Il nodo dei decibel questa mattina è venuto al pettine. Alle 9.30 in Comune era in programma l’incontro tra i negozianti del centro, il Sindaco Alberto Biancheri, l’Assessore alle Attività Produttive Barbara Biale, la Polizia Municipale e gli uffici tecnici, per discutere delle limitazioni e della temuta “tolleranza zero” da parte di Polizia Municipale e Arpal.
Al centro del faccia a faccia la richiesta, da parte degli esercenti, di una deroga per i mesi di luglio e agosto. Passare da 75 a 90 decibel in modo da poter organizzare qualche piccolo concerto o evento musicale all’esterno dei locali. In assenza di manifestazioni previste da parte del Comune potrebbe essere un’idea per popolare le vie del centro meno battute dalla 'movida'. Ma gli esercenti volevano chiedere anche rassicurazioni in merito ai severi controlli annunciati nei giorni scorsi.
Questo il testo della lettera che i negozianti hanno firmato e che oggi hanno presentato al Sindaco: "A seguito delle ultime notizie apprese dai giornali che riportano la volontà dell’Amministrazione di intensificare i controlli nelle zone della 'movida' per limitare l’emissione dei rumori nei locali, siamo ad esporre le nostre perplessità. Sanremo è la Città della Musica riconosciuta in tutto il mondo. I turisti si aspettano di arrivare a Sanremo e trovare una città viva dove si può girare nelle vie e nelle piazzette e incontrare gruppi musicali, artisti di strada o dj che allietano le serate. Questo purtroppo non accade in quanto, oltre a non trovare alcuna manifestazione organizzata dal Comune, si vedono perseguitati da vigili se la musica è troppo alta o, addirittura, se alzano troppo la voce. Tutto questo, per chi come noi ha investito in un’attività turistica, è un grave danno sia di immagine, in quanto ormai Sanremo è vista come una città 'morta', sia economica, in quanto oltre a dover investire per creare e organizzare eventi, siamo sottoposti al rischio di multe salate o addirittura alla chiusura temporanea dei locali. A seguito di queste considerazioni siamo a richiedervi quanto segue: l’aumento del valore dei decibel in deroga da 75 a 90 nei mesi di luglio e agosto; l’eliminazione del differenziale in deroga nei mesi di luglio e agosto; pubblicizzare sui media la tolleranza del Comune nei confronti dei locali che fanno musica.
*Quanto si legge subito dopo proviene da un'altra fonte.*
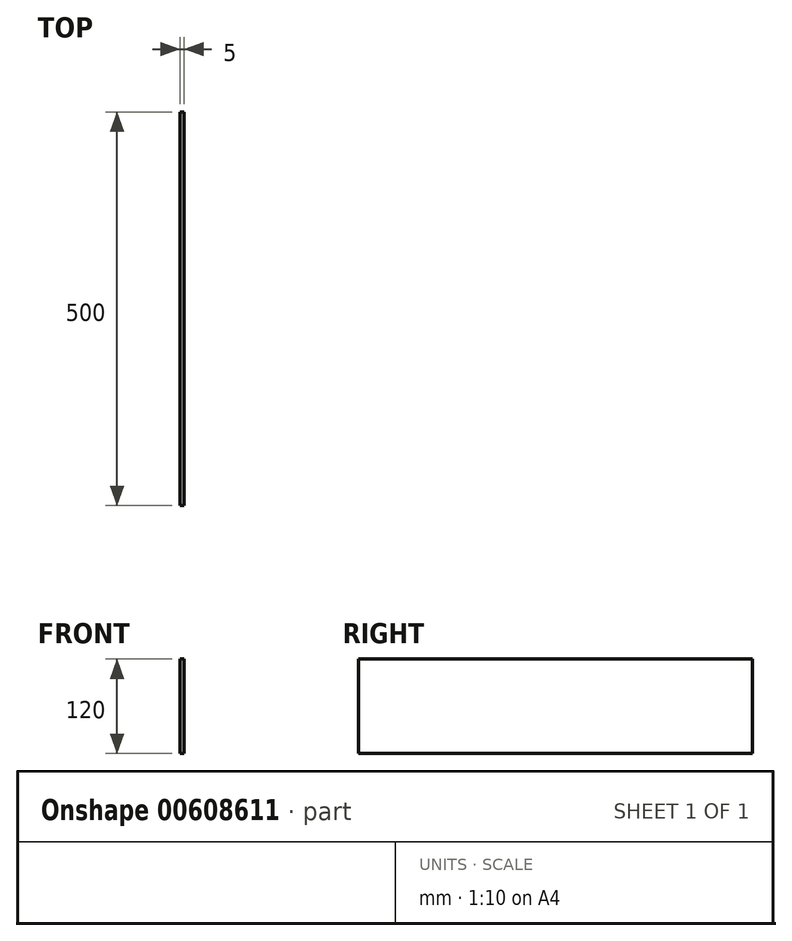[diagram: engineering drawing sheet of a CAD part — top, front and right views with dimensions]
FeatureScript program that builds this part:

Al termine dell’incontro di questa mattina in Comune la parola d’ordine pare essere 'buonsenso'. L’Amministrazione ha precisato che non ci sarà alcuna tolleranza zero come invece temevano gli esercenti. Si chiede quindi che da ambo le parti (organizzatori di eventi e controllori dei decibel) sia proprio il buonsenso a farla da padrone. Con l’avvio dell’estate e i primi concerti sono già arrivati segnalazioni ed esposti in Comune. E, come la legge prevede, in caso di un esposto l’Ente è costretto a intervenire.
L’incontro di questa mattina a Palazzo Bellevue è servito anche per fare chiarezza sulle regole ed è arrivato un 'no' all’ipotesi di deroga al regolamento dei decibel. È una legge nazionale e non comunale, quindi l’Amministrazione non può intervenire in merito. Da parte dei locali, nel clima cordiale del vertice odierno, è arrivata la proposta di redigere un calendario eventi in modo che anche il Comune e la Polizia Municipale possano essere informati sulle manifestazioni di iniziativa privata nelle varie vie del centro. Una stretta di mano tra le due parti per fare in modo che l’estate possa finalmente entrare nel vivo senza l’ormai consueta 'guerra' tra chi vuole divertirsi e chi vuole riposare. I fatti daranno le prime risposte.